Given passage =

>>>>

Extend PDF-based tests to `dvips` #278

muzimuzhi · 2023-02-22T17:46:44Z

This PR adds dvips chain to the list of check engines use for PDF-based tests, and of course the new test output.

With the help from @u-fischer in #274, timestamp metadata in PDFs generated by ps2pdf is normalized by adding \DocumentMedadata{} to tex file, which defines \__pdf_backend_set_regression_data: to be used by regression-test.tex.

Two by-produces (perhaps they should live in separate PRs, but due to relations with current PR...):

Add option -a to diff program call, to make it consider all files to be text files.
- This is helpful when there're remaining byte streams in files to compare.
- Right now I don't have direct access to Windows. From doc it seems the corresponding option for fc in Windows is /b.
Add a new pattern of PDF stream to normalize PDFs.

<<<<

Given information =
>>>>

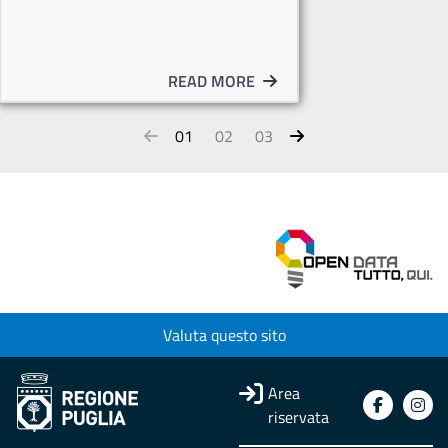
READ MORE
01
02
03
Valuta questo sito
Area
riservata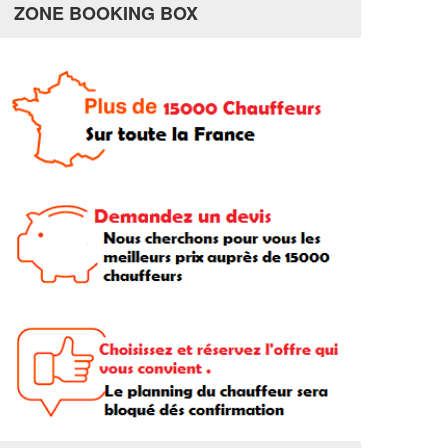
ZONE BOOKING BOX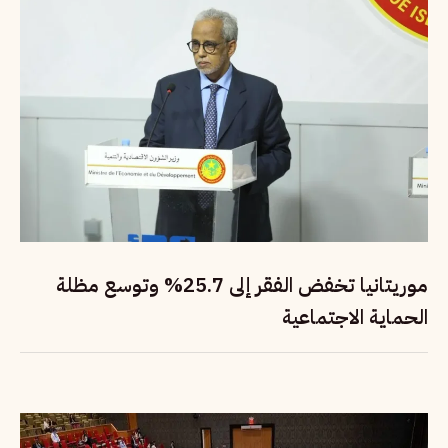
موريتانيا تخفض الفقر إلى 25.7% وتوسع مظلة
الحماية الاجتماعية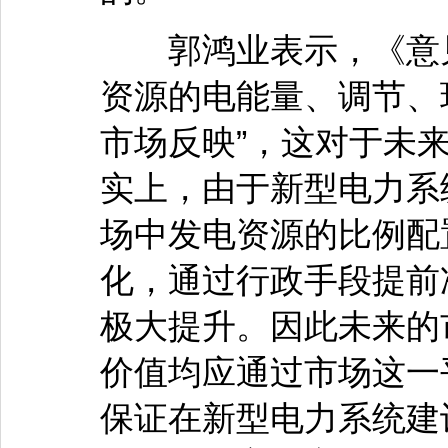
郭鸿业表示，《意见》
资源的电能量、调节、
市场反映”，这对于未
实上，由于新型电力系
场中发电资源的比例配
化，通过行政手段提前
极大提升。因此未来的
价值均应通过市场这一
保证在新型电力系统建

<<<<
>>>>

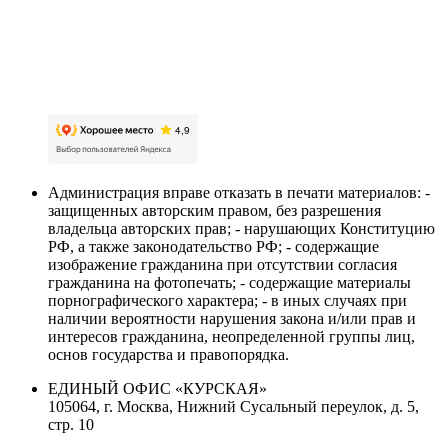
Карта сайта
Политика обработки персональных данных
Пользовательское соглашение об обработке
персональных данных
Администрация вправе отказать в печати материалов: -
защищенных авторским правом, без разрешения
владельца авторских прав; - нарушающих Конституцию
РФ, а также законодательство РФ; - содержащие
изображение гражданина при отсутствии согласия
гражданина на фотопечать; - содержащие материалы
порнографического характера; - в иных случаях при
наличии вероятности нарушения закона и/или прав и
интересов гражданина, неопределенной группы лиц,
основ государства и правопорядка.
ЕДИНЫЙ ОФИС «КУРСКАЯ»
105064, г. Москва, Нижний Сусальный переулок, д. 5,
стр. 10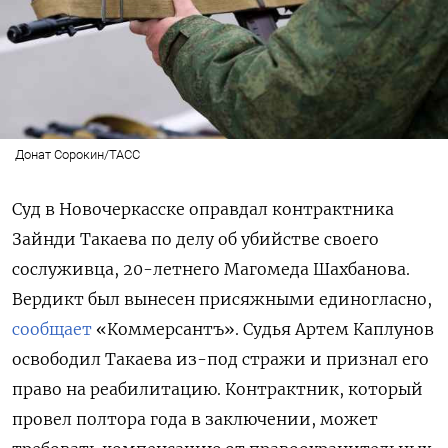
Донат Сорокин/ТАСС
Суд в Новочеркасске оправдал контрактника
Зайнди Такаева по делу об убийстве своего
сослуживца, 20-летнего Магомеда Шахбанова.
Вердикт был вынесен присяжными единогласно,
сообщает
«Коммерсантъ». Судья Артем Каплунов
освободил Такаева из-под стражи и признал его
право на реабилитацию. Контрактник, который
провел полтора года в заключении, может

<<<<

Work request A = In the pull request text, copy everything from "Add option -a" down to "to normalize PDFs.", replacing "Windows" with "macOS" each time it appears.
Work request B = Shorten the paragraph of the pull request text that begins "With the help from @u-fischer" into a single brief sentence that keeps its main facts.
The rows play no part in any of this.

Written response A =
Add option -a to diff program call, to make it consider all files to be text files.
- This is helpful when there're remaining byte streams in files to compare.
- Right now I don't have direct access to macOS. From doc it seems the corresponding option for fc in macOS is /b.
Add a new pattern of PDF stream to normalize PDFs.

Written response B = Following @u-fischer's help in #274, adding \DocumentMedadata{} to the tex file normalizes timestamp metadata in ps2pdf-generated PDFs, since it defines \__pdf_backend_set_regression_data: for regression-test.tex to use.